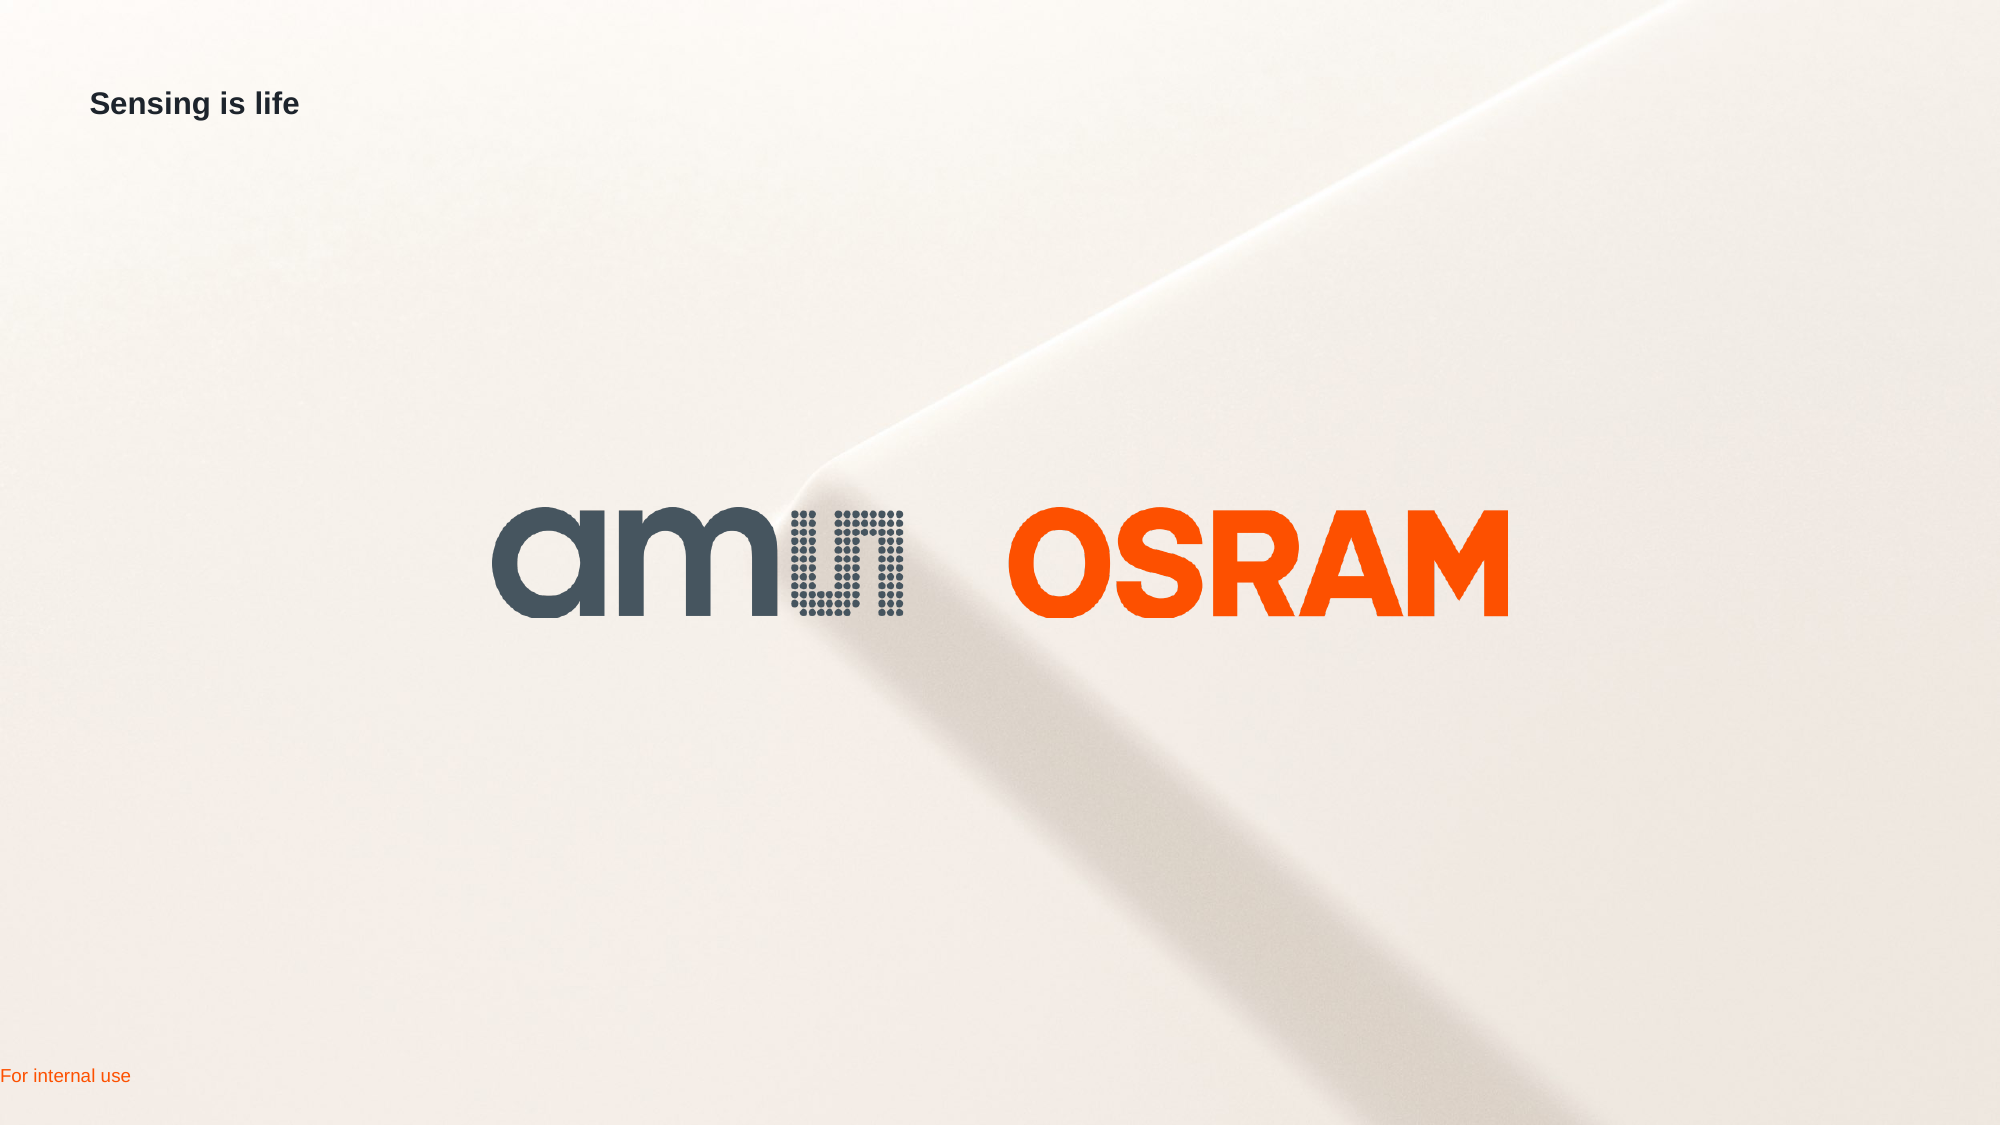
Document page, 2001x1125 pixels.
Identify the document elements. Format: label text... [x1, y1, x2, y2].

picture [0, 0, 2000, 1125]
footer For internal use [0, 1063, 281, 1086]
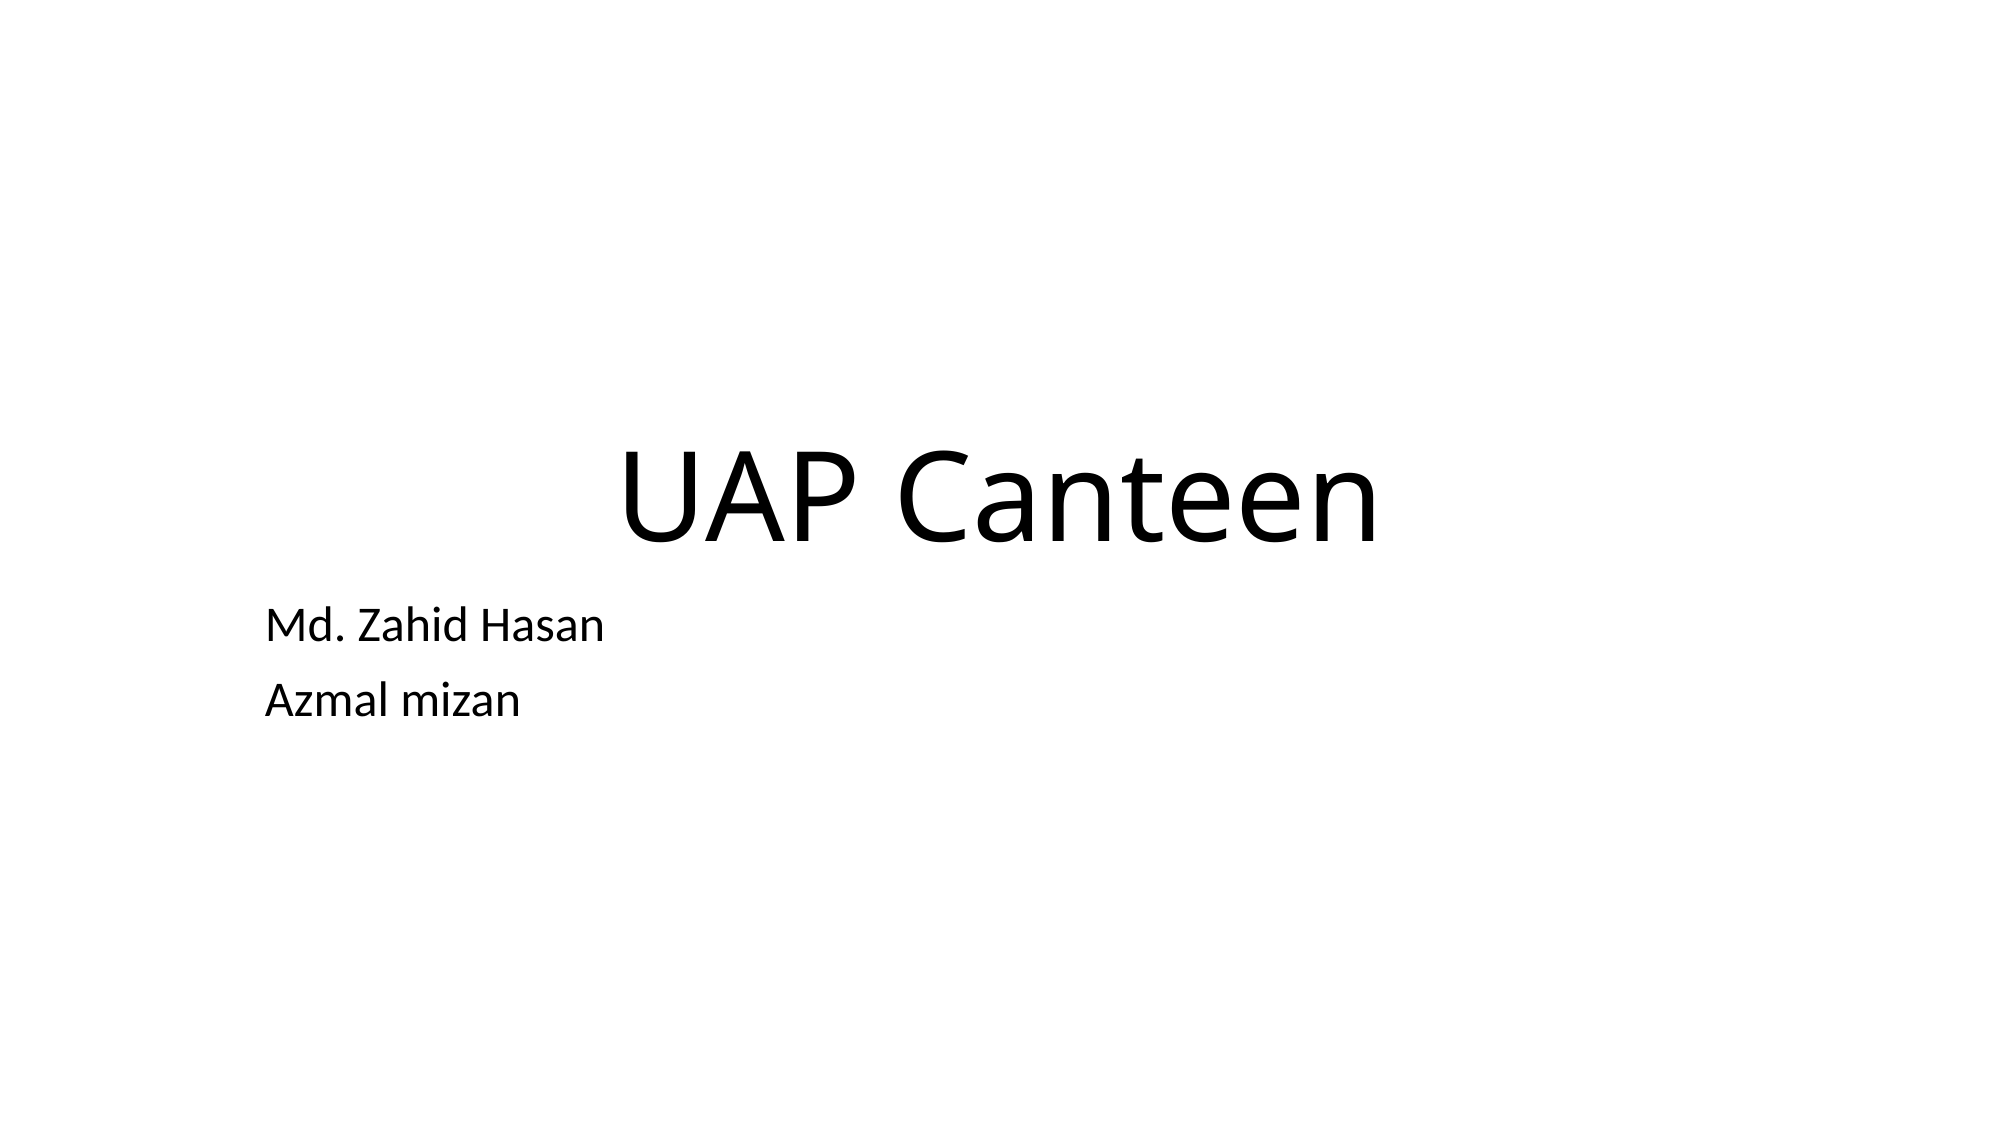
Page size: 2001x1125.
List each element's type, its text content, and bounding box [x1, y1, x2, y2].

subtitle Md. Zahid Hasan Azmal mizan [249, 590, 1750, 863]
title UAP Canteen [249, 184, 1750, 576]
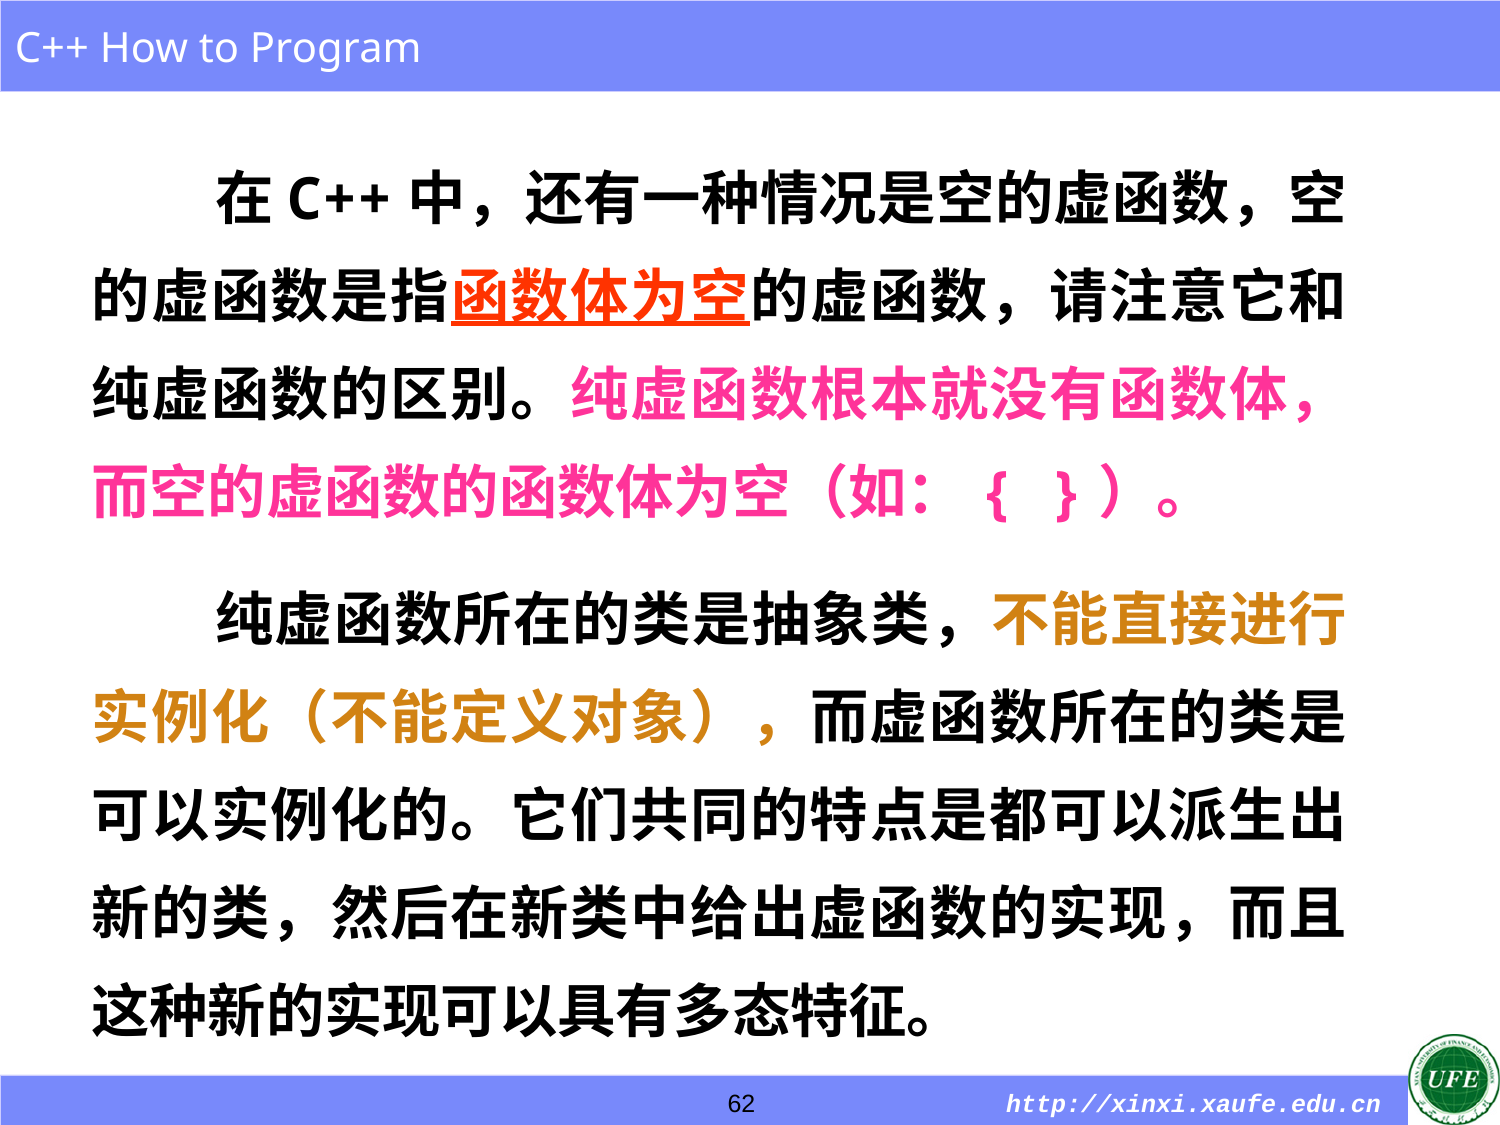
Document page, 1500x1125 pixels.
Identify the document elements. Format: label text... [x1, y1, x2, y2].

slide_number 62 [712, 1080, 813, 1121]
picture [1408, 1034, 1500, 1125]
text_box 在C++中，还有一种情况是空的虚函数，空的虚函数是指函数体为空的虚函数，请注意它和纯虚函数的区别。纯虚函数根本就没有函数体，而空的虚函数的函数体为空（如：{ }）。 纯虚函数所在的类是抽象类，不能直接进行实例化（不能定义对象），而虚函数所在的类是可以实例化的。它们共同的特点是都可以派生出新的类，然后在新类中给出虚函数的实现，而且这种新的实现可以具有多态特征。 [76, 125, 1362, 1052]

________________________

Reproduce exactly the entries from their first line through the line containing "Document page, 1500x1125 pixels.", including both, and omit any pictures.

Document page, 2001x1125 pixels.
Identify the document elements. Format: label text... [x1, y1, x2, y2].

picture [0, 0, 2000, 1125]
footer For internal use [0, 1063, 281, 1086]
Page size: 2001x1125.
List each element's type, its text content, and bounding box [x1, y1, x2, y2].

subtitle Md. Zahid Hasan Azmal mizan [249, 590, 1750, 863]
title UAP Canteen [249, 184, 1750, 576]
Document page, 1500x1125 pixels.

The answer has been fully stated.